• Given problem: Rewrite every line of the records below with "bounding box" changed to "bounding rectangle" wherever it occurs, leaving all other text exactly the same.

• Provided data:
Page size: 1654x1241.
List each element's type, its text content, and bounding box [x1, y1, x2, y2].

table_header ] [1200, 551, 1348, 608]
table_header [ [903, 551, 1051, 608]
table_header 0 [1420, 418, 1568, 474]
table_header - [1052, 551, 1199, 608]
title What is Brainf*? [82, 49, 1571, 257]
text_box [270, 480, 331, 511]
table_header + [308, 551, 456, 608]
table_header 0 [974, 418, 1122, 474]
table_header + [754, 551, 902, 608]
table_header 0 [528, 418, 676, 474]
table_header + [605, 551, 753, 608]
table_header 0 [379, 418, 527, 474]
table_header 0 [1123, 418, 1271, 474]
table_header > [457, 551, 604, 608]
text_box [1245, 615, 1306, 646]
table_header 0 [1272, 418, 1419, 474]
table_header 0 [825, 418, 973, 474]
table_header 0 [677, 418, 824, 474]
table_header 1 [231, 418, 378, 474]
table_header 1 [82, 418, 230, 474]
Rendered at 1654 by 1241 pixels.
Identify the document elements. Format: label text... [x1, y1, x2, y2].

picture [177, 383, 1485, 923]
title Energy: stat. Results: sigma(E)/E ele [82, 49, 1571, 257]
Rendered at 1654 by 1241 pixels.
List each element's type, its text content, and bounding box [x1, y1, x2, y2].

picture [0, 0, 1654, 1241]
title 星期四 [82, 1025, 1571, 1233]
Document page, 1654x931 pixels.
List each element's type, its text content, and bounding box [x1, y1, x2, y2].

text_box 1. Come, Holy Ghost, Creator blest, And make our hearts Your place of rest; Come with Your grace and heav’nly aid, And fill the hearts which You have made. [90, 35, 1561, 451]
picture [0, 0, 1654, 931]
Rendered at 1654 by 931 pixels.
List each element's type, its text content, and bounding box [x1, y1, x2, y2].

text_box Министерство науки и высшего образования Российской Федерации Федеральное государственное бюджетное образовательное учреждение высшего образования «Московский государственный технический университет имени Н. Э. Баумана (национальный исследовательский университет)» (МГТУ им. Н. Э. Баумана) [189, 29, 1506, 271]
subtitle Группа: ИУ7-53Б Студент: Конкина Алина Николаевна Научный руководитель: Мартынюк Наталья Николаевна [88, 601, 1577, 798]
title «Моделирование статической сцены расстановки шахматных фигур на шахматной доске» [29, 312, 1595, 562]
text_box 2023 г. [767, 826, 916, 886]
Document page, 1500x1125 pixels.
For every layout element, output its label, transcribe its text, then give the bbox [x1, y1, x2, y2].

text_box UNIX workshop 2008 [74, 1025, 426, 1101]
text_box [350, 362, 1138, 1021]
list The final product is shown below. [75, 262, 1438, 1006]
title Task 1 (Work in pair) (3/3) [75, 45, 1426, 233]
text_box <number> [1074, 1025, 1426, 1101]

• The answer:
Page size: 1654x1241.
List each element's type, its text content, and bounding rectangle [x1, y1, x2, y2].

table_header ] [1200, 551, 1348, 608]
table_header [ [903, 551, 1051, 608]
table_header 0 [1420, 418, 1568, 474]
table_header - [1052, 551, 1199, 608]
title What is Brainf*? [82, 49, 1571, 257]
text_box [270, 480, 331, 511]
table_header + [308, 551, 456, 608]
table_header 0 [974, 418, 1122, 474]
table_header + [754, 551, 902, 608]
table_header 0 [528, 418, 676, 474]
table_header + [605, 551, 753, 608]
table_header 0 [379, 418, 527, 474]
table_header 0 [1123, 418, 1271, 474]
table_header > [457, 551, 604, 608]
text_box [1245, 615, 1306, 646]
table_header 0 [1272, 418, 1419, 474]
table_header 0 [825, 418, 973, 474]
table_header 0 [677, 418, 824, 474]
table_header 1 [231, 418, 378, 474]
table_header 1 [82, 418, 230, 474]
Rendered at 1654 by 1241 pixels.
Identify the document elements. Format: label text... [x1, y1, x2, y2].

picture [177, 383, 1485, 923]
title Energy: stat. Results: sigma(E)/E ele [82, 49, 1571, 257]
Rendered at 1654 by 1241 pixels.
List each element's type, its text content, and bounding rectangle [x1, y1, x2, y2].

picture [0, 0, 1654, 1241]
title 星期四 [82, 1025, 1571, 1233]
Document page, 1654x931 pixels.
List each element's type, its text content, and bounding rectangle [x1, y1, x2, y2].

text_box 1. Come, Holy Ghost, Creator blest, And make our hearts Your place of rest; Come with Your grace and heav’nly aid, And fill the hearts which You have made. [90, 35, 1561, 451]
picture [0, 0, 1654, 931]
Rendered at 1654 by 931 pixels.
List each element's type, its text content, and bounding rectangle [x1, y1, x2, y2].

text_box Министерство науки и высшего образования Российской Федерации Федеральное государственное бюджетное образовательное учреждение высшего образования «Московский государственный технический университет имени Н. Э. Баумана (национальный исследовательский университет)» (МГТУ им. Н. Э. Баумана) [189, 29, 1506, 271]
subtitle Группа: ИУ7-53Б Студент: Конкина Алина Николаевна Научный руководитель: Мартынюк Наталья Николаевна [88, 601, 1577, 798]
title «Моделирование статической сцены расстановки шахматных фигур на шахматной доске» [29, 312, 1595, 562]
text_box 2023 г. [767, 826, 916, 886]
Document page, 1500x1125 pixels.
For every layout element, output its label, transcribe its text, then give the bbox [x1, y1, x2, y2].

text_box UNIX workshop 2008 [74, 1025, 426, 1101]
text_box [350, 362, 1138, 1021]
list The final product is shown below. [75, 262, 1438, 1006]
title Task 1 (Work in pair) (3/3) [75, 45, 1426, 233]
text_box <number> [1074, 1025, 1426, 1101]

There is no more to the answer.